#### [Task statement]
Which lines run from the one containing "the pallet of construction material at (x=192, y=301), 3325" to the end of the entries below? Reproduce them exactly, both ends included.

#### [Extracted data]
·····
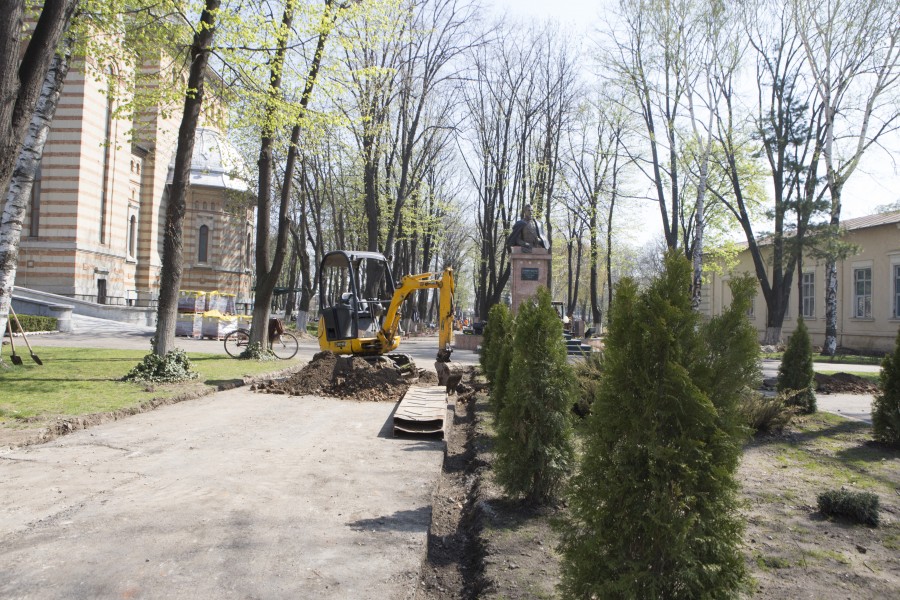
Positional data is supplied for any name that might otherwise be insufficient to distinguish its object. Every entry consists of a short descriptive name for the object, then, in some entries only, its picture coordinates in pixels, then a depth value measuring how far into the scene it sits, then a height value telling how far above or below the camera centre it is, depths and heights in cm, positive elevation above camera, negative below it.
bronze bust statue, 2134 +272
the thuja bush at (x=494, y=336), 1050 -35
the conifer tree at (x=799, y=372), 1028 -76
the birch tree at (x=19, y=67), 635 +245
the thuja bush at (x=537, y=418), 516 -80
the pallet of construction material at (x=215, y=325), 2842 -67
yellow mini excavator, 1543 -15
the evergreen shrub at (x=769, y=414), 855 -118
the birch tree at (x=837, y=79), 2244 +890
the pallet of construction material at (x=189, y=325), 2884 -71
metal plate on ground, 875 -139
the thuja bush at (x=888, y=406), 791 -96
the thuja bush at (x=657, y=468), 276 -65
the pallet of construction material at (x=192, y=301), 3325 +39
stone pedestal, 2102 +155
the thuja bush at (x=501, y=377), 710 -65
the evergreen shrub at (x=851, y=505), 498 -138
·····
#### [Solution for this problem]
the pallet of construction material at (x=192, y=301), 3325 +39
stone pedestal, 2102 +155
the thuja bush at (x=501, y=377), 710 -65
the evergreen shrub at (x=851, y=505), 498 -138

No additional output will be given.